#### [ACTIVITY]
Repeat exactly, and nothing more, the lines from the one that includes "Table 2. Serum" through the final line of the entries; skip the pictures.

[Dataset excerpts]
+ + + + +

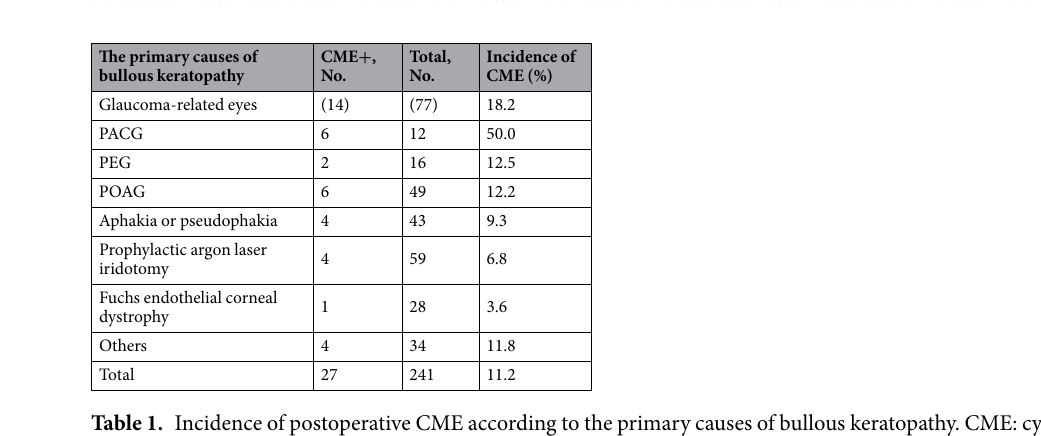
Figure 1. Flow chart illustrating the inclusion and exclusion criteria in this prospective study.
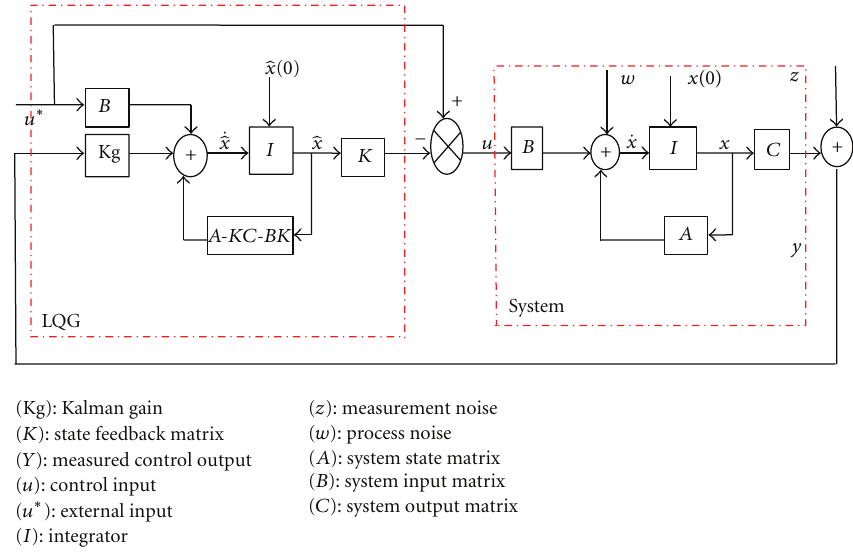
Figure 6: Configuration of the LQG system.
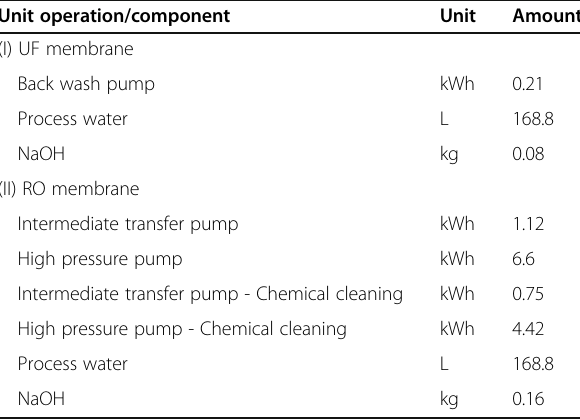
Table 4 Life cycle inventory of Combination IV for integrated membrane-filtration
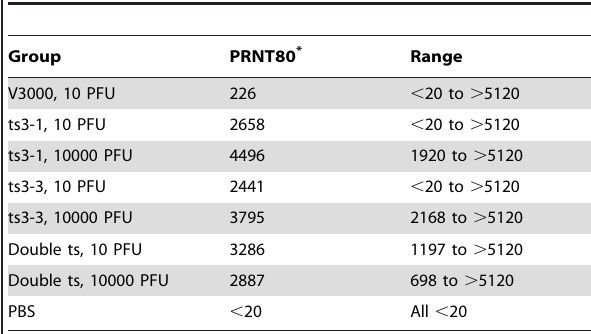
Table 2. Serum neutralizing titers of groups inoculated with VEEV ts mutants.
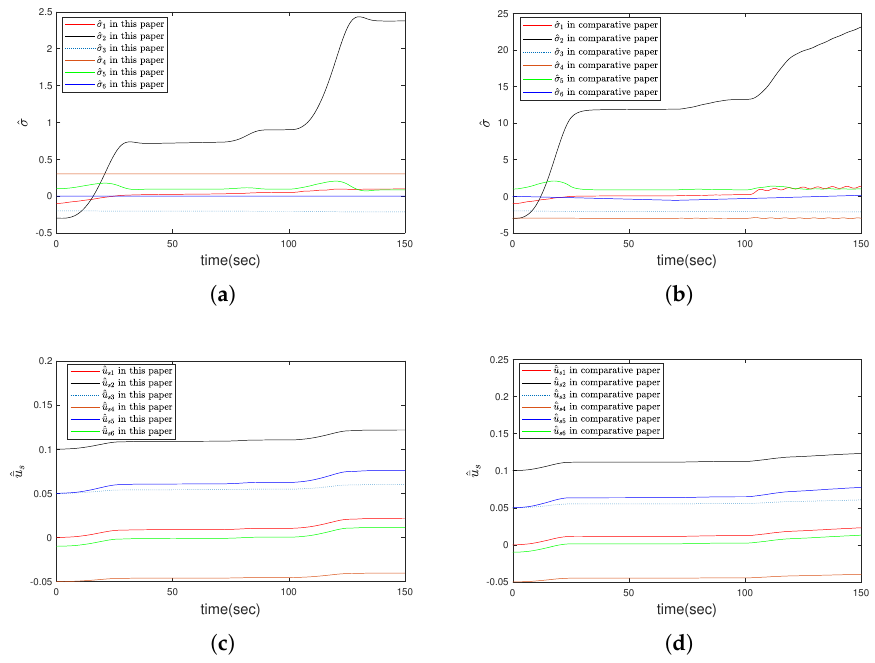
Figure 9. ( a , c ) The estimation curves of unknown parameter σ , ¯ u s in this paper. ( b , d ) The contrastive curves of unknown parameter σ , ¯ u s in method that ignores the effect of thruster saturation in [15].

+ + + + +

#### [RESULT FOR THIS TASK]
Table 2. Serum neutralizing titers of groups inoculated with VEEV ts mutants.
Figure 9. ( a , c ) The estimation curves of unknown parameter σ , ¯ u s in this paper. ( b , d ) The contrastive curves of unknown parameter σ , ¯ u s in method that ignores the effect of thruster saturation in [15].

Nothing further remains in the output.